(Description of the task): Look for "subtitle" in each line of the entries, and return the matching lines.
++++ Supplied information ++++
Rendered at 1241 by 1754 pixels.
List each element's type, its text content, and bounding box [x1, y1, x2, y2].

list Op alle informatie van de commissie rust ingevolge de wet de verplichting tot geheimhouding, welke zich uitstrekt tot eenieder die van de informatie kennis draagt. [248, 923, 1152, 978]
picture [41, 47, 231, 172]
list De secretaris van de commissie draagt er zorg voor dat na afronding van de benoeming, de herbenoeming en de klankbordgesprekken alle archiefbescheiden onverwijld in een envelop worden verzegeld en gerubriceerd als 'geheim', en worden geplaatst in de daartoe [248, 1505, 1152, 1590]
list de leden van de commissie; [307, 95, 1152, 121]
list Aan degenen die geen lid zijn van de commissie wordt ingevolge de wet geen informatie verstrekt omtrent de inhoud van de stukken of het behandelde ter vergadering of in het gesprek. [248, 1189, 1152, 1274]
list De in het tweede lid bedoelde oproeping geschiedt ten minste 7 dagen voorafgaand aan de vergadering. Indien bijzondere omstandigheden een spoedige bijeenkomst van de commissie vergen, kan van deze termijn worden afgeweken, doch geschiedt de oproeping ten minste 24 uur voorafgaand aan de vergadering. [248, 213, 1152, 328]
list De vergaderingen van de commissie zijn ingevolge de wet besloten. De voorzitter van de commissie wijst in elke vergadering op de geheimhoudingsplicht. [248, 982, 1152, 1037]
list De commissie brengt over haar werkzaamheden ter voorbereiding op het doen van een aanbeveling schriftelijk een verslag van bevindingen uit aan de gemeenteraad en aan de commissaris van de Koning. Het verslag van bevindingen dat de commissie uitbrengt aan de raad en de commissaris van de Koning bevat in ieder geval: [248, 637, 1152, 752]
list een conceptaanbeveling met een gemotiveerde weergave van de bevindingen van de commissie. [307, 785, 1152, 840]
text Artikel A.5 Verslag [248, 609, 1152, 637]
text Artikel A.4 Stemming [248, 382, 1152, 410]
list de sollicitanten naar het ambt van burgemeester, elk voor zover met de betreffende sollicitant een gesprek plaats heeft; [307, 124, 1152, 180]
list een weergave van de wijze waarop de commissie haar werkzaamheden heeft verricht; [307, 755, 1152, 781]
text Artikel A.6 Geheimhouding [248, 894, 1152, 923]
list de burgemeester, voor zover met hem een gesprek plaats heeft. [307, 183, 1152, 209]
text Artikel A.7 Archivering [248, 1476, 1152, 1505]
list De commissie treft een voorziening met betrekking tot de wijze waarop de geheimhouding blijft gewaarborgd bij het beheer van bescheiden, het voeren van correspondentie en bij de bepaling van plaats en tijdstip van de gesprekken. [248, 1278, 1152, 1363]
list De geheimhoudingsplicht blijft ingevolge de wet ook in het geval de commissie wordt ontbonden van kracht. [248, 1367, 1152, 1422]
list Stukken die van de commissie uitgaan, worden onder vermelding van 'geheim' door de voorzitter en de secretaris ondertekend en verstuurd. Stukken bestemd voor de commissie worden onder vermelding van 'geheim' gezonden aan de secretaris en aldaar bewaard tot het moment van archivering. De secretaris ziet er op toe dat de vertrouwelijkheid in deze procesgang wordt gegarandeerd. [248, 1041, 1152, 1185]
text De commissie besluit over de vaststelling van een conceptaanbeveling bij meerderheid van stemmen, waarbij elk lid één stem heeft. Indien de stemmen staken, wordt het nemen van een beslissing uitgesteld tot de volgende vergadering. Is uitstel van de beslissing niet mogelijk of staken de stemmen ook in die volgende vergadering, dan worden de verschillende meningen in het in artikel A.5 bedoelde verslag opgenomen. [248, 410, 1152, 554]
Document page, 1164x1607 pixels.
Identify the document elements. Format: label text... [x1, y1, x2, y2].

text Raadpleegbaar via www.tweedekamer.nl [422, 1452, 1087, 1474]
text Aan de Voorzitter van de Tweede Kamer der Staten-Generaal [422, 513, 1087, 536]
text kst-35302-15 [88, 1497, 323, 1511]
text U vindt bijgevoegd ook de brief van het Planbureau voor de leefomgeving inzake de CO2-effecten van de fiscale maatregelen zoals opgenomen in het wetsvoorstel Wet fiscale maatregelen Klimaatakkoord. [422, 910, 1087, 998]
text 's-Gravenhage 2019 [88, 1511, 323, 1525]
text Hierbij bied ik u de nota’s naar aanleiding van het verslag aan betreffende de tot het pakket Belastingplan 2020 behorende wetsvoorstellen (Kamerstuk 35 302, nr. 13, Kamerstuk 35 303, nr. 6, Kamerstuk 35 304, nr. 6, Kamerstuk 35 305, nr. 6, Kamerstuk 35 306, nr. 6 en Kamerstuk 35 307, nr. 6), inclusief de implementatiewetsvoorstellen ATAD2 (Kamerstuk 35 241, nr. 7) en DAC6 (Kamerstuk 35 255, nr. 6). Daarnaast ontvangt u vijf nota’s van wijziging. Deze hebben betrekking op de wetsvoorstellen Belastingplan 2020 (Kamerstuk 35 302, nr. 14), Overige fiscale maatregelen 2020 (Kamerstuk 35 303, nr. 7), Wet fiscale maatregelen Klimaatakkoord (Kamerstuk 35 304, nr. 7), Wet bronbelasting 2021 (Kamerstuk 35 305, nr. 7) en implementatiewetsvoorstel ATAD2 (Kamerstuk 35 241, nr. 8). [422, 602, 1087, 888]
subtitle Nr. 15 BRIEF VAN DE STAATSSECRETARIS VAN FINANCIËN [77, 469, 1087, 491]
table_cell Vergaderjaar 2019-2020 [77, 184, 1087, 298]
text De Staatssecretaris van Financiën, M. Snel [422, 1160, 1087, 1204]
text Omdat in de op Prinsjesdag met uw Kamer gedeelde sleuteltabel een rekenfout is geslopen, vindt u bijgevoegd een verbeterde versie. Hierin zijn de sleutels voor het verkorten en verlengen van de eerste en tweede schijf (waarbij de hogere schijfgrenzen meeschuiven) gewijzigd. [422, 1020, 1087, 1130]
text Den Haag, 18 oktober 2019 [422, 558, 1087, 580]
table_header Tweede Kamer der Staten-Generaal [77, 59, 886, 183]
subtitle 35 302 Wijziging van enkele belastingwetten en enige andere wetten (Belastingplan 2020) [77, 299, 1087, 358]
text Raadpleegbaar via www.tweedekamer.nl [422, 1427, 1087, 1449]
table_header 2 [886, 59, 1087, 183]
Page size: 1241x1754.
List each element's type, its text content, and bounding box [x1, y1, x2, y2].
++++
(Solution):
subtitle Nr. 15 BRIEF VAN DE STAATSSECRETARIS VAN FINANCIËN [77, 469, 1087, 491]
subtitle 35 302 Wijziging van enkele belastingwetten en enige andere wetten (Belastingplan 2020) [77, 299, 1087, 358]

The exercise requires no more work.